Unsurprisingly, it’s also been a popular topic for rock and metal bands with a lyric bent. Queen’s “Bohemian Rhapsody” is probably the most famous example but there are a lot of others. The metal band Agalloch produced a whole album called “Faustian Echoes” based on quotes from Goethe’s poem. Here is a song accompanied by clips from the 1926 silent movie directed by F.W. Murnau:

Films

There have been many, many cinematic representations of the Faust legend. The following posters should give you an idea of the range…

F.W. Murnau’s silent film Faust (1926)
La Beauté Du Diable (1950)
Alexander Sokurow (2011)
Rock opera of 1976 directed by Brian DePalma
Faust (1994). Probably the weirdest movie I’ve ever seen.

Six Stories

There are so many stories based on the Faust legend that it would be pretty tedious to list them all, but there are six:

  1. The Picture of Dorian Gray” (1894) by Oscar Wilde

Dorian Gray is a beautiful young man who becomes convinced that beauty and sensual fulfilment are the only things worth living for. If only he could find a way not to age…

2. “The Devil and Daniel Webster” (1936) by Stephen Vincent Benét

A New Hampshire farmer who has sold his soul to the devil aka “Mr. Scratch” has Daniel Webster, the famous statesman, orator and lawyer, to defend him in court.

3. The Master and Margarita (written in the 1930s, first published in 1967) by Mikhail Bulgakov

The devil visits the Soviet Union, disrupting the life of the new elite. Satan offers Margarita, (whose author lover The Master is in a lunatic asylum) the chance to become a witch. Meanwhile, in another time and place Pontius Pilate presides at the trial of Jesus…

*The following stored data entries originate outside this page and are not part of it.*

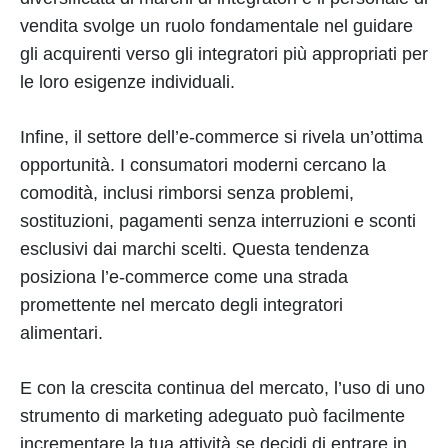
vendita svolge un ruolo fondamentale nel guidare
gli acquirenti verso gli integratori più appropriati per
le loro esigenze individuali.
Infine, il settore dell’e-commerce si rivela un’ottima
opportunità. I consumatori moderni cercano la
comodità, inclusi rimborsi senza problemi,
sostituzioni, pagamenti senza interruzioni e sconti
esclusivi dai marchi scelti. Questa tendenza
posiziona l’e-commerce come una strada
promettente nel mercato degli integratori
alimentari.
E con la crescita continua del mercato, l’uso di uno
strumento di marketing adeguato può facilmente
incrementare la tua attività se decidi di entrare in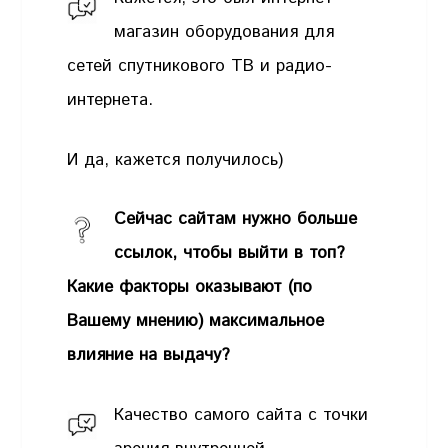
магазин оборудования для
сетей спутникового ТВ и радио-
интернета.
И да, кажется получилось)
Сейчас сайтам нужно больше
ссылок, чтобы выйти в топ?
Какие факторы оказывают (по
Вашему мнению) максимальное
влияние на выдачу?
Качество самого сайта с точки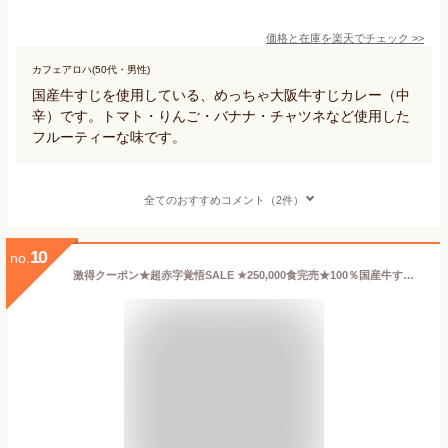
価格と在庫を
楽天
でチェック
>>
カフェアロハ(50代・男性)
国産牛すじを使用している、めっちゃ大阪牛すじカレー（中
辛）です。トマト・りんご・バナナ・チャツネなど使用した
フルーティーな味です。
全てのおすすめコメント（2件）
10
no.
激得クーポン★超赤字覚悟SALE ★250,000食完売★100％国産牛すじ＆たまねぎ使用 牛すじ肉カレー210g 中辛 4パック入り 本格派レトルト 非常食 保存食全国送料無料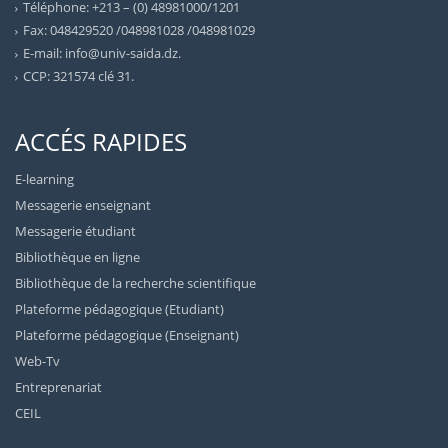
Téléphone: +213 – (0) 48981000/1201
Fax: 048429520 /048981028 /048981029
E-mail: info@univ-saida.dz.
CCP: 321574 clé 31.
ACCÉS RAPIDES
E-learning
Messagerie enseignant
Messagerie étudiant
Bibliothèque en ligne
Bibliothèque de la recherche scientifique
Plateforme pédagogique (Etudiant)
Plateforme pédagogique (Enseignant)
Web-Tv
Entreprenariat
CEIL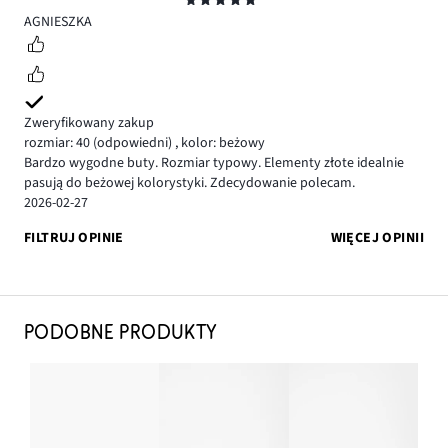
5
AGNIESZKA
Zweryfikowany zakup
rozmiar: 40
(odpowiedni)
,
kolor: beżowy
Bardzo wygodne buty. Rozmiar typowy. Elementy złote idealnie
pasują do beżowej kolorystyki. Zdecydowanie polecam.
2026-02-27
FILTRUJ OPINIE
WIĘCEJ OPINII
PODOBNE PRODUKTY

4. Doktor Faustus (1947) by Thomas Mann

A composer strikes a Faustian bargain for creative greatness: e intentionally contracts syphilis in order to enhance his creative powers (don’t blame me, I didn’t write it!).

5. Galactic Pot-Healer (1969) by Philip K. Dick

In this case an ordinary guy named Joe Fernwright is summoned to Sirius Five by a Glimmung, a highly evolved alien with godlike powers who wants him for his excellent pot-healing skills. At the end of the book, Fernwright is offered the chance to join the Glimmung’s hive mind.

6. Faust (ファウスト, Fausuto

Of course there is a manga based on Faust. Osamu Tezuka published his version in 1950. Unusually, he blends Part One and Two together.

The Last Faust?

So there you have it. There are few legends as fecund as Faust and the barrel’s not empty yet. Last year saw the release of an art film titled The Last Faust, set in the year 2059. I’m pretty sure we haven’t seen the end of new mutations.